If you create an index on the toss field, then your index will contain two values, each with roughly 250,000 entries.
create index foo on toss ( result );
Query OK, 500000 rows affected (2.48 sec)
Records: 500000 Duplicates: 0 Warnings: 0
select * from toss where result != 1 limit 123456, 1;
+--------+--------+
| id | result |
+--------+--------+
| 246700 | 0 |
+--------+--------+
1 row in set (0.25 sec)
explain select * from toss where result != 1 limit 123456, 1;
+----+-------------+-------+-------+---------------+------+---------+------+--------+-------------+
| id | select_type | table | type | possible_keys | key | key_len | ref | rows | Extra |
+----+-------------+-------+-------+---------------+------+---------+------+--------+-------------+
| 1 | SIMPLE | toss | range | foo | foo | 4 | NULL | 154565 | Using where |
+----+-------------+-------+-------+---------------+------+---------+------+--------+-------------+
Now you're searching fewer records, but the time to search increased from 0.06 to 0.25 seconds. Why? Because sequentially scanning an index is actually less efficient than sequentially scanning a table, for indexes with a large number of rows for a given key.

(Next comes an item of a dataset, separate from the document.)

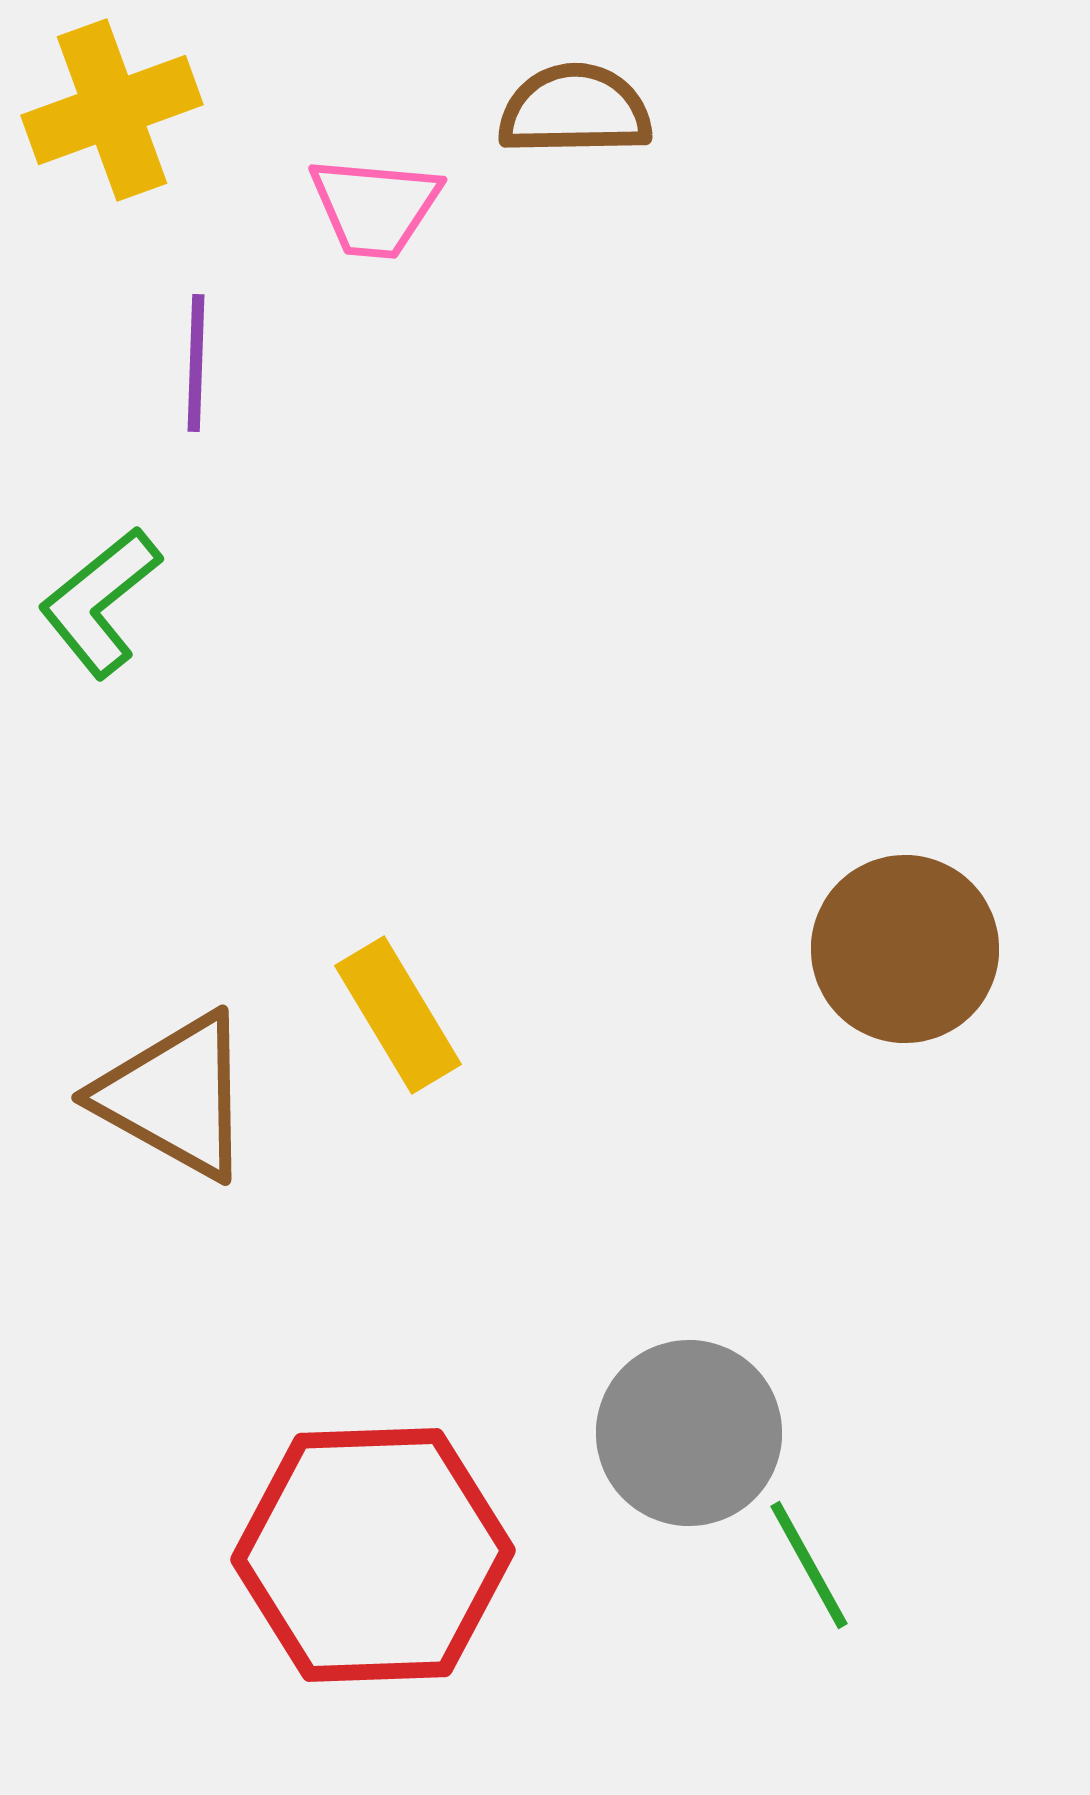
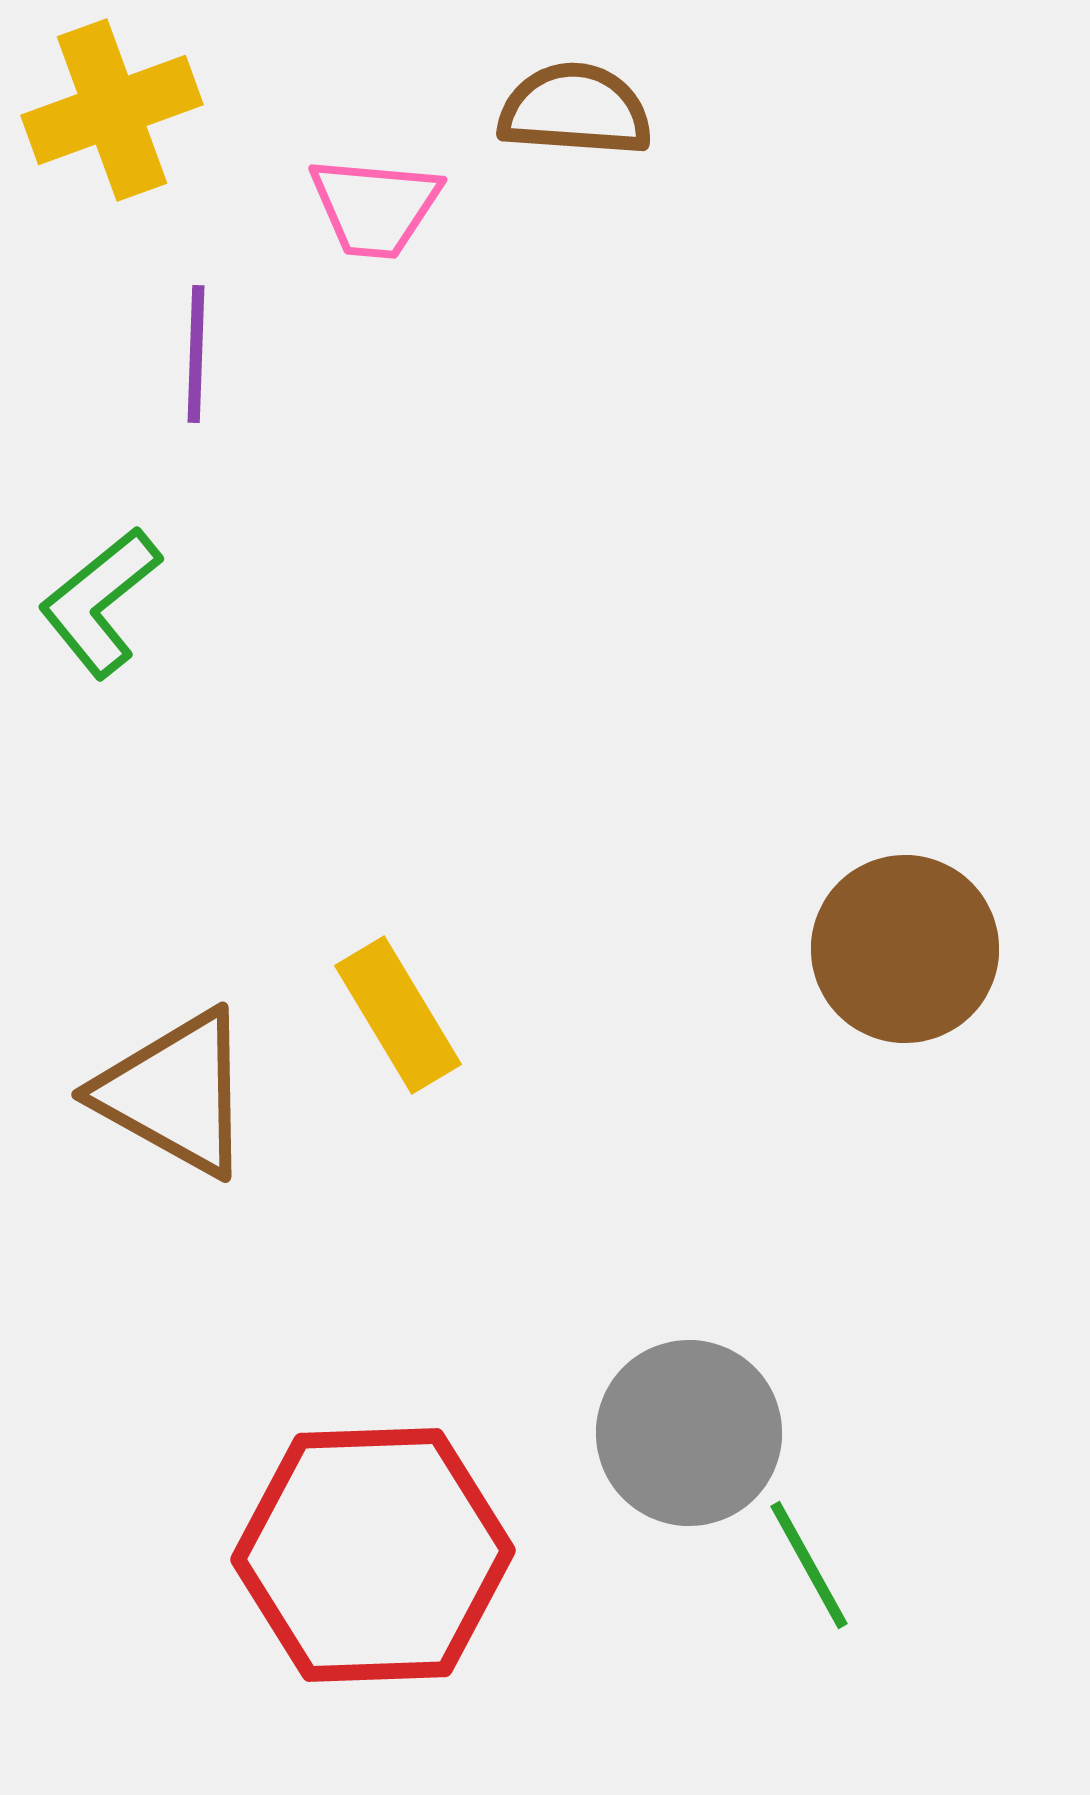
brown semicircle: rotated 5 degrees clockwise
purple line: moved 9 px up
brown triangle: moved 3 px up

Let's look at the indexes on this table:
show index from toss;
+-------+------------+----------+--------------+-------------+-----------+-------------+----------+--------+------+------------+---------+
| Table | Non_unique | Key_name | Seq_in_index | Column_name | Collation | Cardinality | Sub_part | Packed | Null | Index_type | Comment |
+-------+------------+----------+--------------+-------------+-----------+-------------+----------+--------+------+------------+---------+
| toss | 0 | PRIMARY | 1 | id | A | 500000 | NULL | NULL | | BTREE | |
| toss | 1 | foo | 1 | result | A | 2 | NULL | NULL | | BTREE | |
+-------+------------+----------+--------------+-------------+-----------+-------------+----------+--------+------+------------+---------+
The PRIMARY index is a good index: there are 500,000 rows, and there are 500,000 values. Arranged in a BTREE, you can quickly identify a single row based on the id.
The foo index is a bad index: there are 500,000 rows, but only 2 possible values. This is pretty much the worst possible case for a BTREE -- all of the overhead of searching the index, and still having to search through the results.
In the absence of an order by clause, that LIMIT $random, 1 starts at some undefined place.
And according to your explain, the index isn't even being used.